Die Nacht war erstaunlich kühl, wahrscheinlich weil viele ihr Schlaflager nicht im Keller, sondern auf der Wiese draußen aufgeschlagen hatten. Dies kam für uns nicht in Frage, spätestens nachdem Nathalie von einer Kriebelmücke gebissen worden war. Die Biester lieben sie und da sie recht stark allergisch auf sie reagiert, wollte sie nicht gefressen werden.

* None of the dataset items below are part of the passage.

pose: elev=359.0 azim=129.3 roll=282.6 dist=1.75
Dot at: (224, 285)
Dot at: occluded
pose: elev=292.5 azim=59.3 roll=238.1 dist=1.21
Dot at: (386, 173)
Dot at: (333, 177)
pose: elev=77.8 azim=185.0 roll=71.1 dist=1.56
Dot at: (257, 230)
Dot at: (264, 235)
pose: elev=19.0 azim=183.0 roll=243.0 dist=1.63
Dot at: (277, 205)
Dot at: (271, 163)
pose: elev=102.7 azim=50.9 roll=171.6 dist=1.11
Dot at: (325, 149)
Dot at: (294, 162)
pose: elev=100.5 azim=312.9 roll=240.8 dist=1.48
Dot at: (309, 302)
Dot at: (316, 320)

Da wir WeicheiLuKen-Kinder früh in die Federn gefallen sind, waren wir am nächsten Morgen auch zeitig wach und zogen los, um Frühstück zu jagen und ein paar der beeindruckenden Häuserfassaden zu fotografieren. 

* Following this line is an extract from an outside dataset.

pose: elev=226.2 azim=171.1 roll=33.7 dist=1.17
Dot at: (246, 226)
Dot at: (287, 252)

Der Sonntag war wie gewohnt ruhiger, auch wenn es anfangs leichte Verwirrung aufgrund des Verkaufsstarts gab. In diesem Jahr durften erst ab 11 Uhr Geld und Ware den Besitzer wechseln. Trotz allem war der Tag noch ein perfekter Ausklang, auch weil es ein bisschen kühler war als am Samstag.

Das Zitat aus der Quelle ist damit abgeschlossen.